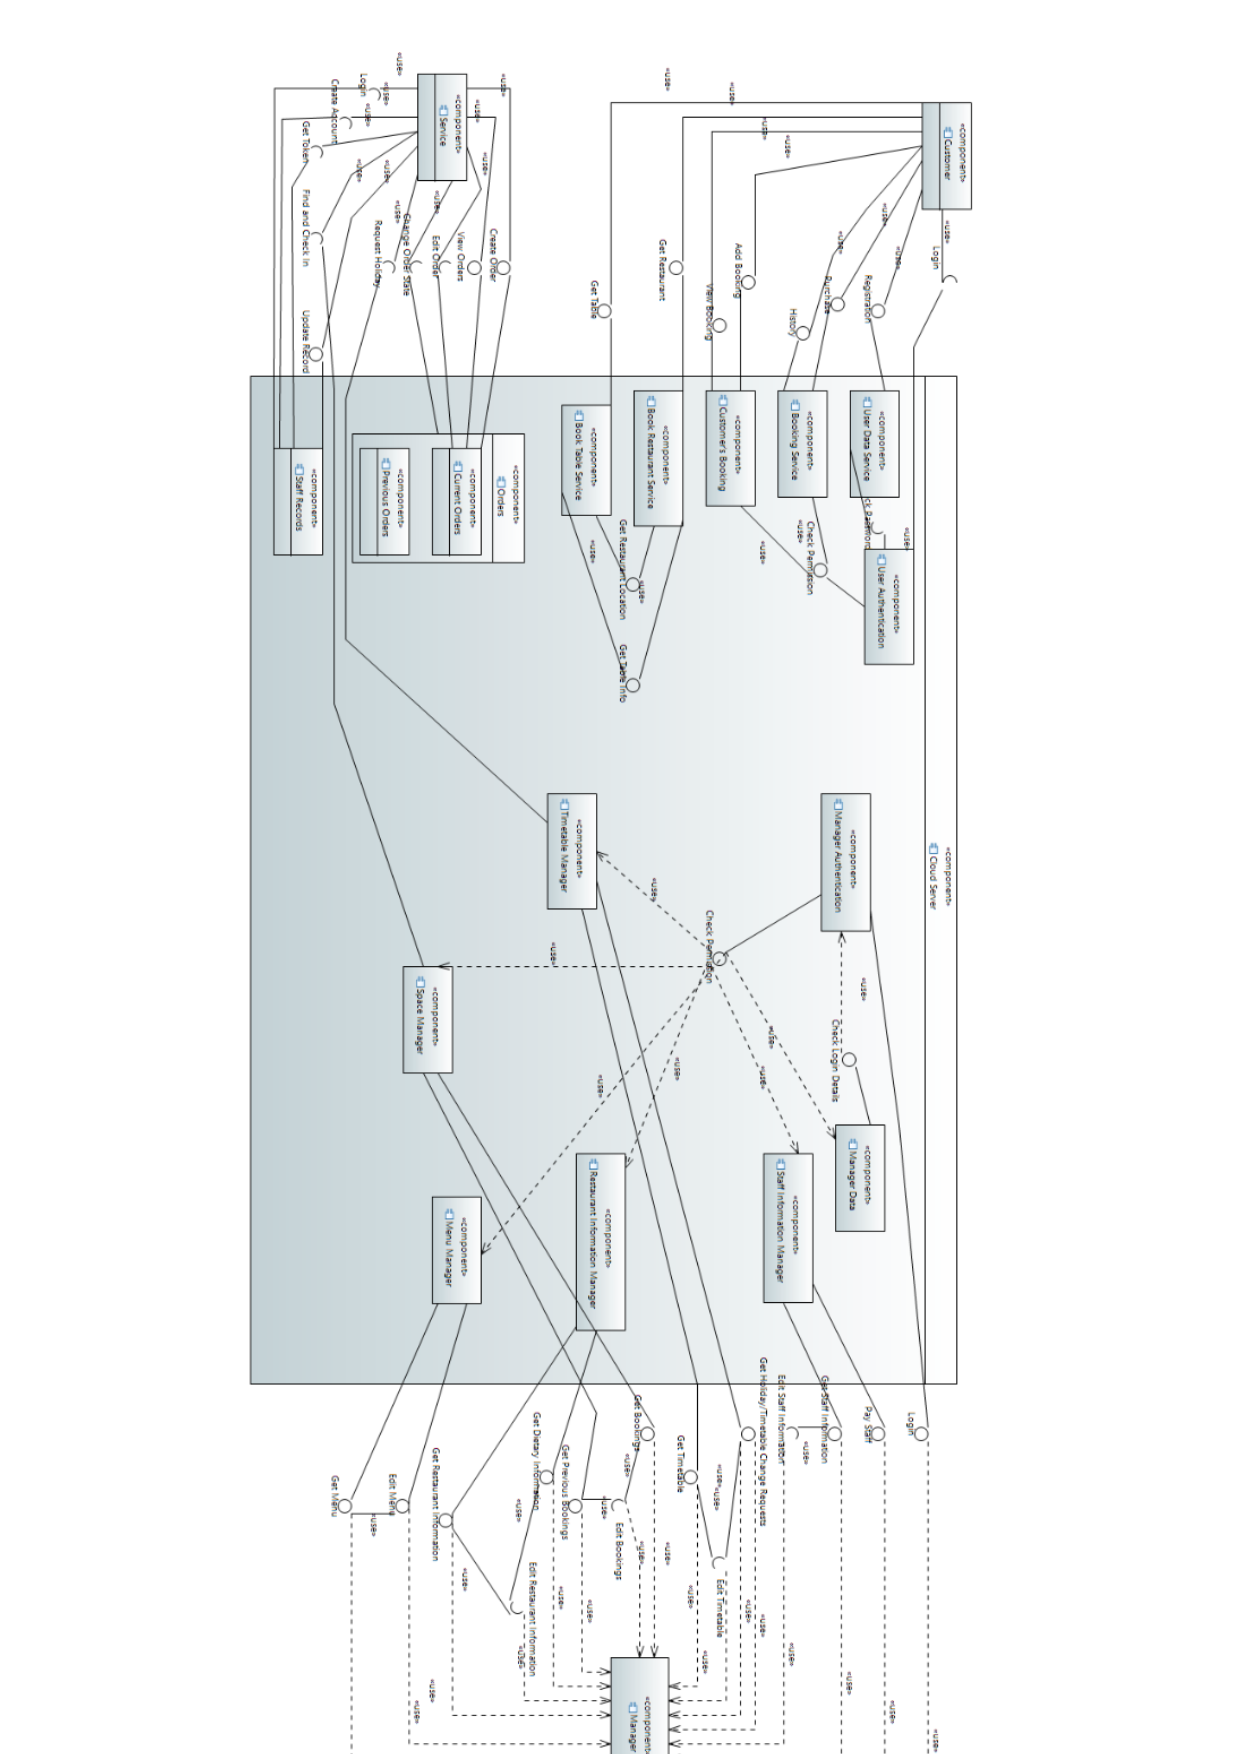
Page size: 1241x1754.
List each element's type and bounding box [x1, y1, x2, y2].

picture [220, 53, 1022, 1754]
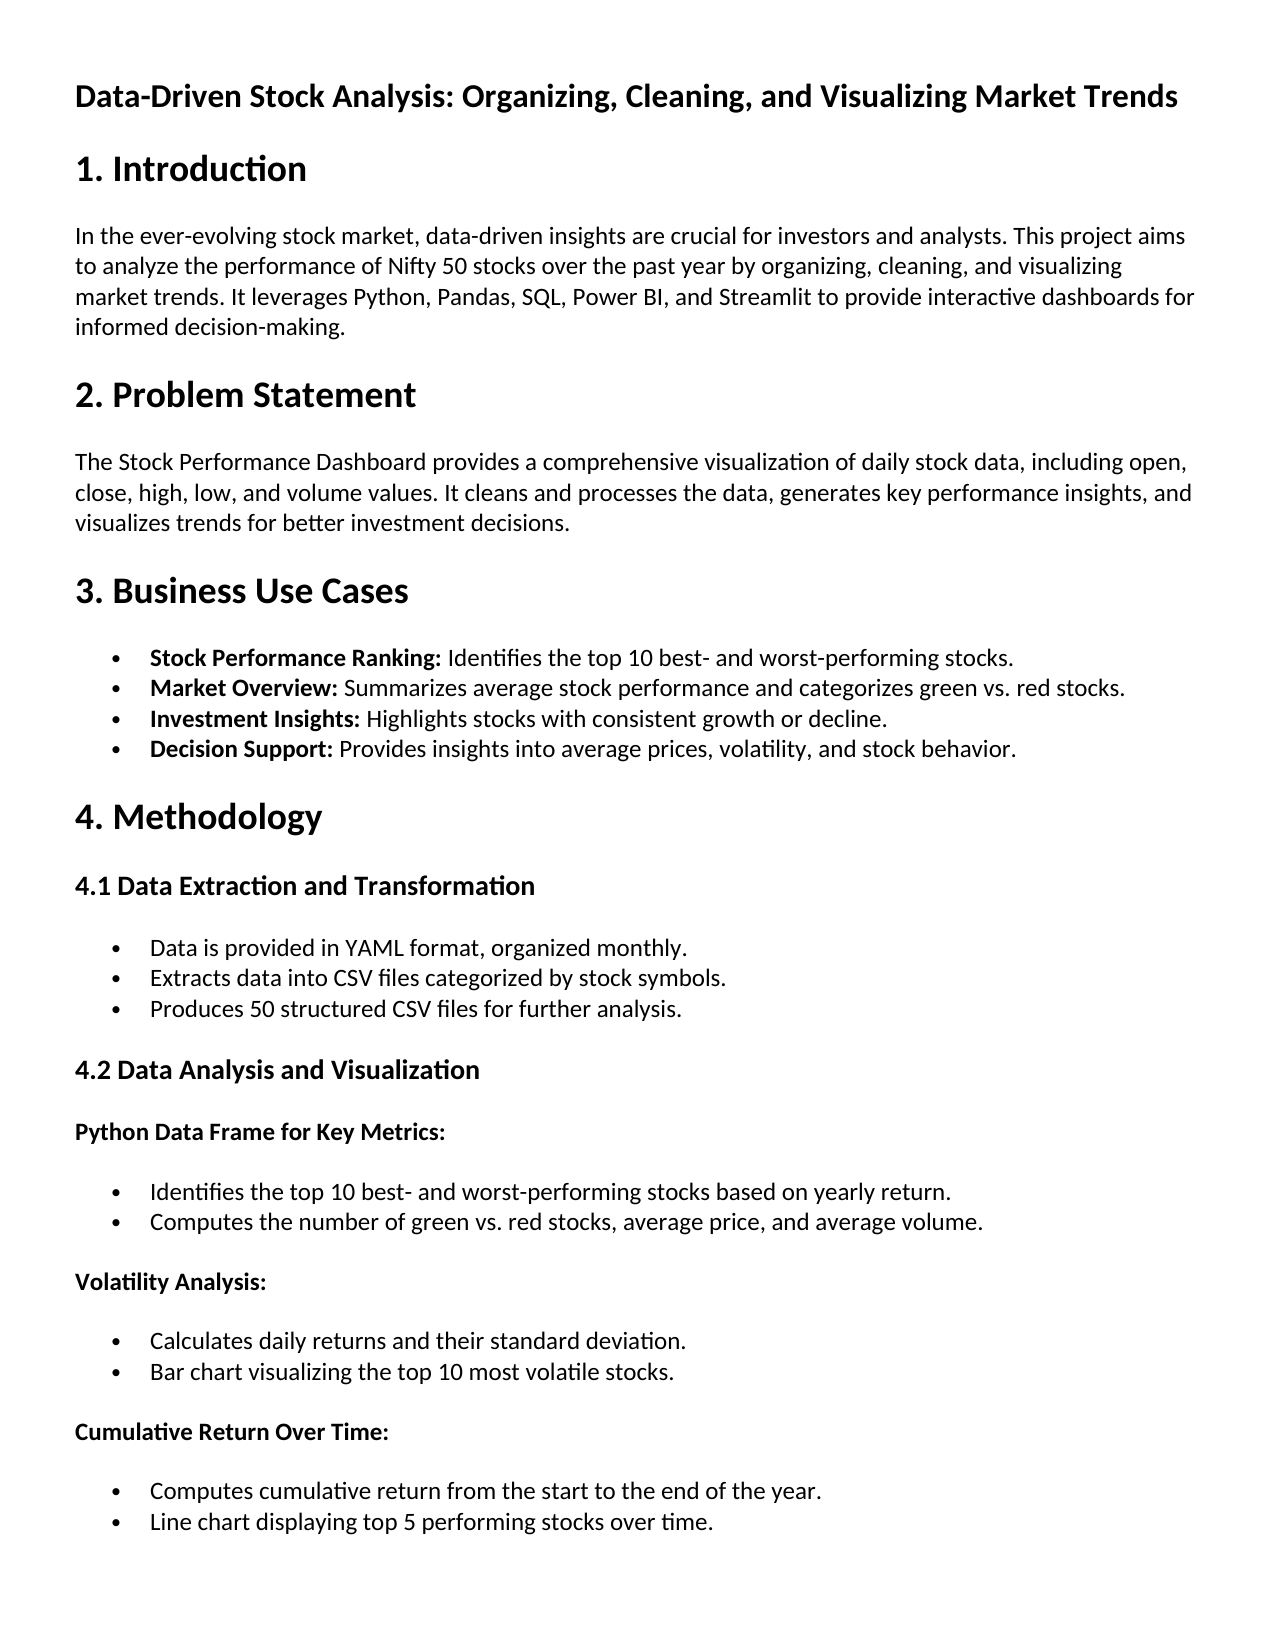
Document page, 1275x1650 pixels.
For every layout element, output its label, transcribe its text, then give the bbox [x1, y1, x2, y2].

text 4.1 Data Extraction and Transformation [75, 868, 1200, 902]
text Cumulative Return Over Time: [75, 1416, 1200, 1446]
list Investment Insights: Highlights stocks with consistent growth or decline. [112, 703, 1200, 733]
text Volatility Analysis: [75, 1266, 1200, 1296]
list Data is provided in YAML format, organized monthly. [112, 932, 1200, 962]
list Market Overview: Summarizes average stock performance and categorizes green vs. red stocks. [112, 672, 1200, 703]
list Extracts data into CSV files categorized by stock symbols. [112, 962, 1200, 993]
text 3. Business Use Cases [75, 567, 1200, 613]
text The Stock Performance Dashboard provides a comprehensive visualization of daily stock data, including open, close, high, low, and volume values. It cleans and processes the data, generates key performance insights, and visualizes trends for better investment decisions. [75, 446, 1200, 538]
list Line chart displaying top 5 performing stocks over time. [112, 1506, 1200, 1536]
list Produces 50 structured CSV files for further analysis. [112, 993, 1200, 1023]
list Computes cumulative return from the start to the end of the year. [112, 1475, 1200, 1506]
text In the ever-evolving stock market, data-driven insights are crucial for investors and analysts. This project aims to analyze the performance of Nifty 50 stocks over the past year by organizing, cleaning, and visualizing market trends. It leverages Python, Pandas, SQL, Power BI, and Streamlit to provide interactive dashboards for informed decision-making. [75, 220, 1200, 342]
list Decision Support: Provides insights into average prices, volatility, and stock behavior. [112, 733, 1200, 764]
text Data-Driven Stock Analysis: Organizing, Cleaning, and Visualizing Market Trends [75, 75, 1200, 116]
list Bar chart visualizing the top 10 most volatile stocks. [112, 1356, 1200, 1387]
list Calculates daily returns and their standard deviation. [112, 1326, 1200, 1356]
text 2. Problem Statement [75, 371, 1200, 417]
text 4. Methodology [75, 793, 1200, 839]
text 1. Introduction [75, 145, 1200, 191]
list Identifies the top 10 best- and worst-performing stocks based on yearly return. [112, 1176, 1200, 1206]
list Computes the number of green vs. red stocks, average price, and average volume. [112, 1206, 1200, 1237]
list Stock Performance Ranking: Identifies the top 10 best- and worst-performing stocks. [112, 642, 1200, 672]
text 4.2 Data Analysis and Visualization [75, 1052, 1200, 1087]
text Python Data Frame for Key Metrics: [75, 1116, 1200, 1146]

## DIRECTIONS
Print once more, exactly, the lines that start at the top of the records above and end at the line with "Document page, 1275x1650 pixels.", skipping all pictures.

## RESULT
Page size: 1241x1754.
List each element's type and bounding box [x1, y1, x2, y2].

picture [220, 53, 1022, 1754]
Document page, 1275x1650 pixels.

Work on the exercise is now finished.